Memberi maaf pada orang yang telah menzalimi kita tanpa ikut campur menghukumnya sendiri bisa jadi lebih baik bagi kita di kemudian hari. Hal ini terjadi pada kenalanku, mbak R. Beliau pernah kehilangan sepeda motornya yang diparkir di depan kantornya. Suatu hari teman yang membantu mencari menggunakan ‘indera penglihatan kasat matanya’ mengatakan kalau sepeda motor itu diambil mas X, seorang tukang ojek yang sering mangkal di dekat kantor mereka. Temannya itu tidak mau menyebutkan identitas si pencuri, tetapi ia ingin membantu temanku untuk membuat tukang ojek yang berperan ganda mencuri sepeda motor karyawan di sana kapok, misalnya dengan... (terlalu ekstrim kalau ditulis di sini, tapi ga sadis kok). Temannya itu memiliki keahlian tertentu yang bisa dikendalikan ‘dari jarak jauh’. Mbak R diberi waktu untuk berpikir. Setelah ditanya kembali, dia bilang kalau dia tidak mau membalas orang tersebut dengan cara demikian. Ia mau pasrah dan menyerahkan saja semuanya kepada Allah. Mbak R merasa jika kehilangan tersebut adalah teguran dari Allah kesalahan-kesalahannya sebelum itu. Biarpun bayarannya musibah itu sebuah motor, ia berterima kasih kepada Allah karena telah ditunjukkan jalan yang benar. Ia tidak ingin membalas sendiri dengan kata-kata atau perbuatan, karena orang yang bersangkutan jika terus melakukan kezaliman akan mengundang balasan buruk dan ketidak beruntungan untuk dirinya sendiri.
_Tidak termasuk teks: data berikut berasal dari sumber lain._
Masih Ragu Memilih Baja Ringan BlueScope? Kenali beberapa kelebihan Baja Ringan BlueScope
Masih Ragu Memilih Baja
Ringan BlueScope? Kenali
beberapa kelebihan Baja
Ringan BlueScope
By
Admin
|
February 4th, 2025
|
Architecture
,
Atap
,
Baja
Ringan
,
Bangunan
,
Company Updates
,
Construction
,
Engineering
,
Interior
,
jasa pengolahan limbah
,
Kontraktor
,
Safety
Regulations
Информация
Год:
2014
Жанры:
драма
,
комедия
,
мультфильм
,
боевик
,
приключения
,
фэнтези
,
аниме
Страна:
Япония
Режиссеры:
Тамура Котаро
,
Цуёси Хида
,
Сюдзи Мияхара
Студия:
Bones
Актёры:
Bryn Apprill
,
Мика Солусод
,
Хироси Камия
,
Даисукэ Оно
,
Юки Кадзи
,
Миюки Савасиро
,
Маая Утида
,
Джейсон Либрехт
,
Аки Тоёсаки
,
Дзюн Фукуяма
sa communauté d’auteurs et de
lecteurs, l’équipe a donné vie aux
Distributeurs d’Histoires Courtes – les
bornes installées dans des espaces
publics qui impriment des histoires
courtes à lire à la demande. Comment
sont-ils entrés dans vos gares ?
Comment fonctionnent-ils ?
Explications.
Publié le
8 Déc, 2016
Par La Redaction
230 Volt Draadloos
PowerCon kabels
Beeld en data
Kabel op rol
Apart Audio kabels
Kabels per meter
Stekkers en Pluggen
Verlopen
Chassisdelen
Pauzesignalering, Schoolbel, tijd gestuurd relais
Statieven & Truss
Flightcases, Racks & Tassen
Jadi, jika memang hati kita sakit sekali atau kecewa terhadap sesuatu, bukan sebuah perbuatan baik jika malah menyumpah atau mendoakan agar orang yang menzalimi turut merasakan penderitaan kita juga. Lebih baik kita serahkan saja kepada Allah semuanya, karena Allah mendatangkan hal ini untuk kita bukan tanpa maksud.

Bisa jadi hal itu mengingatkan kita bahwa kita harus memperbaiki sikap kita, atau bermaksud melatih kita supaya bertindak lebih baik, mungkin juga meningkatkan derajat kita. Bahkan kalau ditinggal kekasih, misalnya bisa berarti ia bukan orang yang tepat bagi kita karena Allah telah menyediakan jodoh terbaik untuk kita. Pokoknya, jangan terlalu kecewa sampai berusaha menyabotase kemungkinan kita mendapatkan sebuah pahala atau kebaikan atau kemuliaan saat dikecewakan orang lain.

Perth,
Sebuah renungan untuk saudara tercintaku.